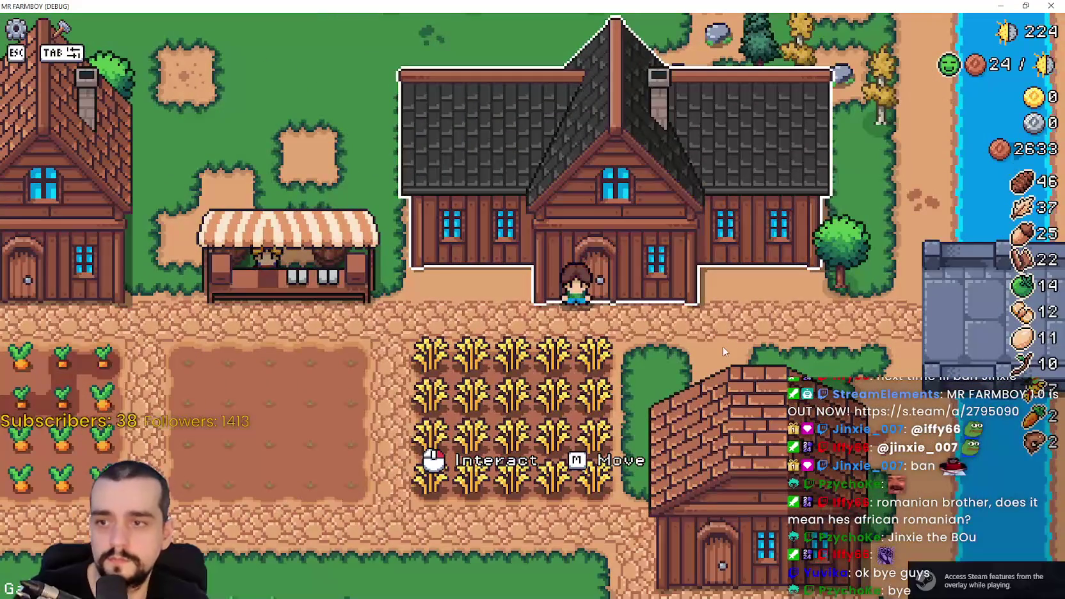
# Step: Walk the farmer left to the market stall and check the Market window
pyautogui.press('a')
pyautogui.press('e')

==

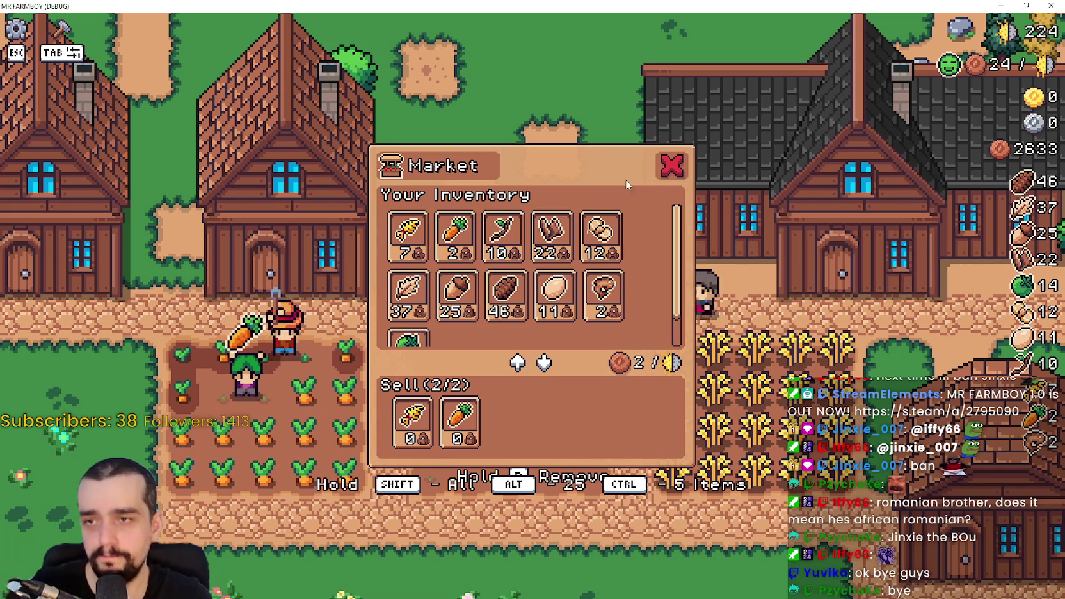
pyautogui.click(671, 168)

• What to produce: Could you state how many lines of the entries contain the word "press"? Only the number is wanted.

• Your solution: 2